Genau das ist bei einer Verordnung von Grasblüten durch den Arzt gegeben. Das vorliegende Attest zur Fahrtüchtigkeit beglaubigt offiziell, dass der Cannabispatient drei Stunden nach dem letzten Hanfkonsum auch bei einer Nachweisbarkeit von THC am Steuer sitzen darf. Laut Richter hat der Betroffene in keinem Moment fahrlässig gehandelt, sondern die Cannabinoide stets gemäß ärztlicher Verschreibung konsumiert, sich verantwortungsbewusst an die Wartezeit gehalten und sollte deshalb von allen Anklagen samt Bußgeldbescheiden freigesprochen werden.
Cannabiskonsum und Autofahren: Am besten einen Rechtsanwalt einschalten!
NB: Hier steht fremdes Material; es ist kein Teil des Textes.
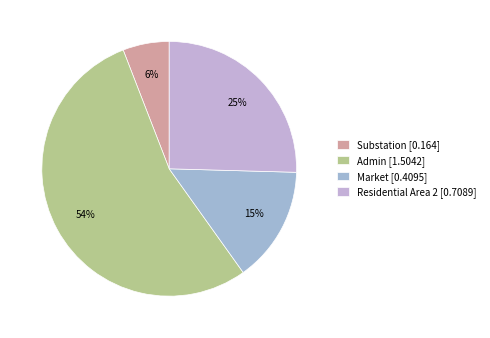

To the nearest percent, what is the difference between the largest and smallest slice percentages?

48%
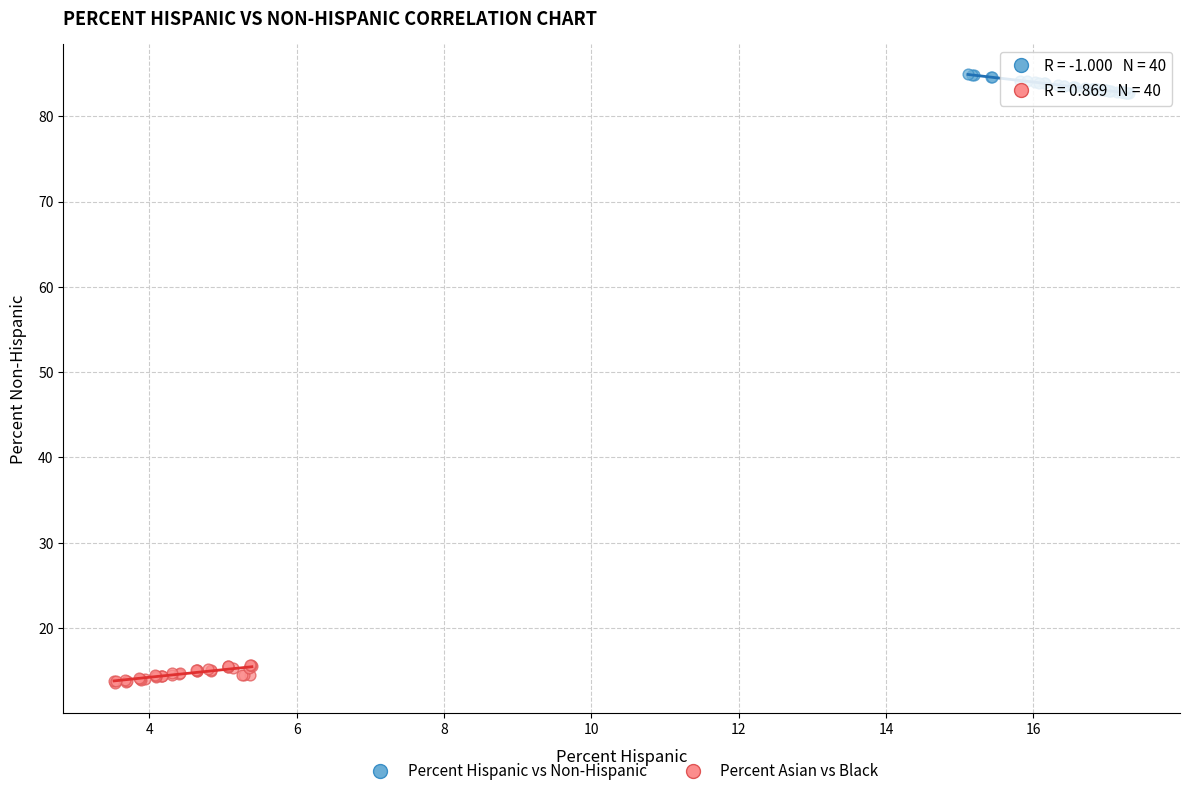

Which series contains the highest Y value?

Percent Hispanic vs Non-Hispanic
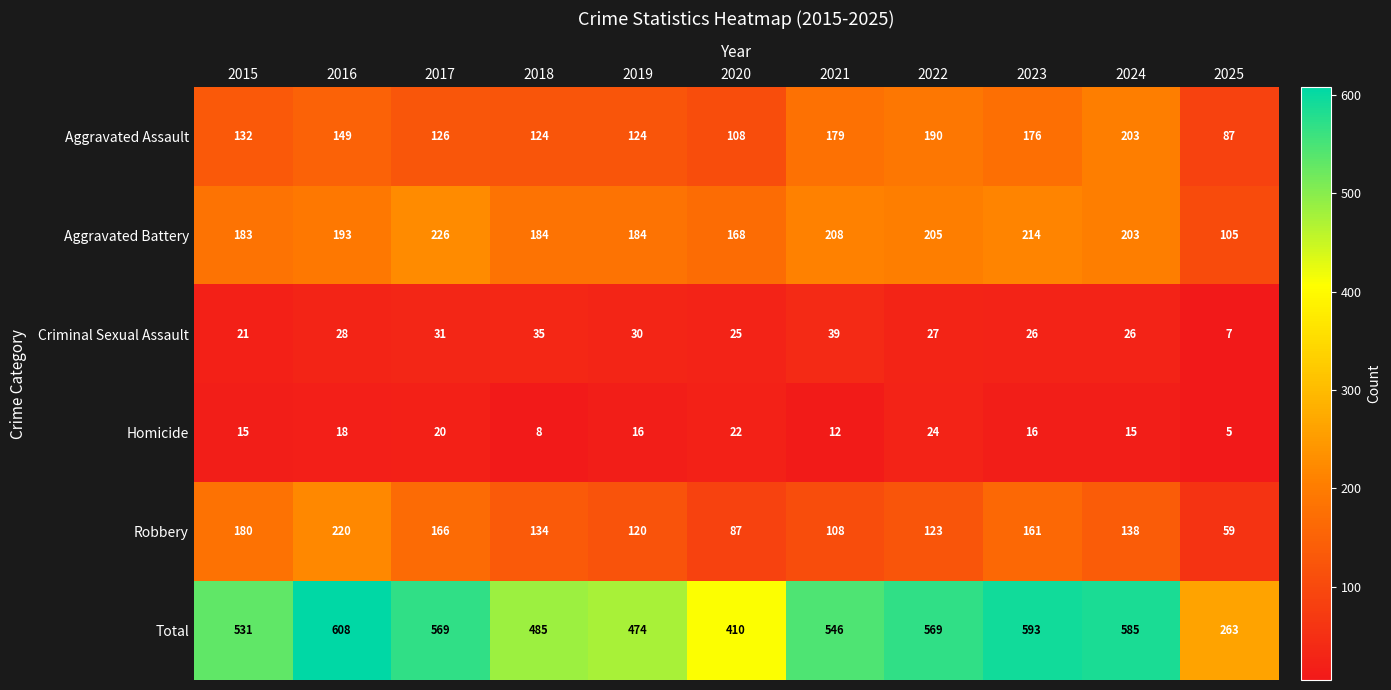

How many distinct data groups are displayed?

6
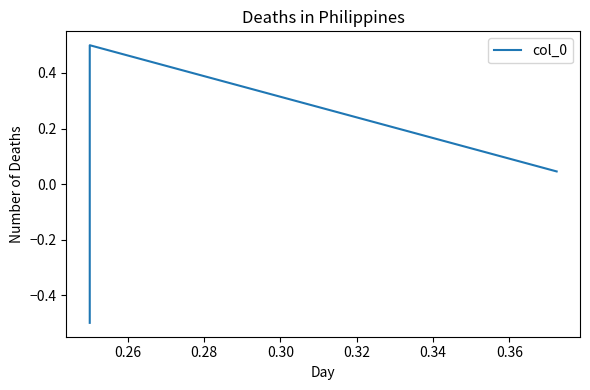

What is the value of the 2nd point from the left?

0.5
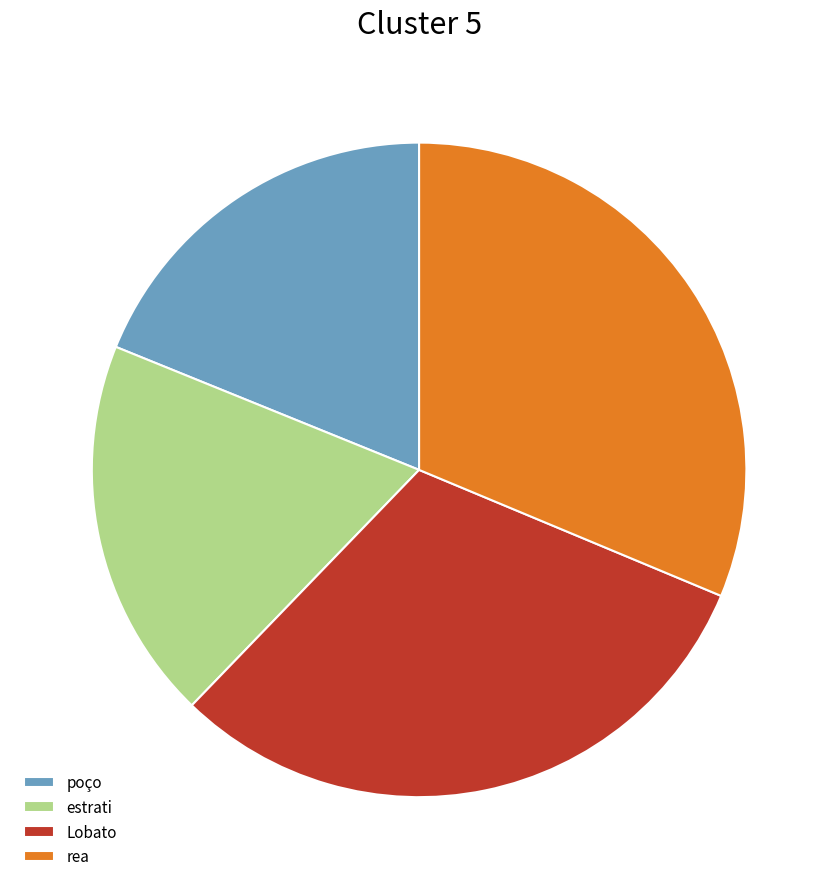

Combined, do estrati and poço account for over 50%?

No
Zum Abschluss noch ein kurzer Blick ins Strafgesetzbuch (StGB). Bei psychoaktiven Substanzen am Steuer und einer entsprechenden Nachweisbarkeit sind besonders § 315 und § 316 relevant. Berauschtes Autofahren, egal ob nun besoffen oder bekifft, kann theoretisch sogar mit einem Jahr Knast bestraft werden. Fahruntüchtigkeit wegen Gras und Konsorten bezieht sich nicht nur auf den Straßenverkehr, sondern auch auf mögliche Gefährdungen von Bus und Bahn, von Schiffen und Flugzeugen.
Der zugedröhnte Pilot im Dienst hat dabei selbstredend schärfere Sanktionen zu erwarten als ein gewöhnlicher Autofahrer mit mehr als 3,5 ng/ml THC im Blut. Das erstmalige Überschreiten dieser Limits ahndet der Gesetzgeber „nur“ als Ordnungswidrigkeit, die zwar teuer ausfallen kann, jedoch nicht mehr zwangsläufig mit dem Zwang zur Teilnahme an einer MPU verbunden ist. Zum „Idiotentest“ müssen lediglich Wiederholungstäter oder Leute, denen ein Dauerkonsum von Hanf zweifelsfrei nachgewiesen wird.
Zur Anwendung kommt das Straßenverkehrsgesetz mit § 24a, Absatz 1a. „Drogeneinfluss“ ist dort genauso geregelt wie Alkohol. Wer wegen Cannabis mit Strafe respektive Ordnungswidrigkeiten rechnet, kann und sollte vorzugsweise umgehend einen Rechtsanwalt einschalten. Dank Legalisierung und einer zunehmend fairer urteilenden Justiz dürften gerissene Advokaten vor Gericht für ihre Mandanten einiges herausholen – vor allem, wenn es sich wie in Zweibrücken explizit um Patienten mit Hanf vom Arzt handelt.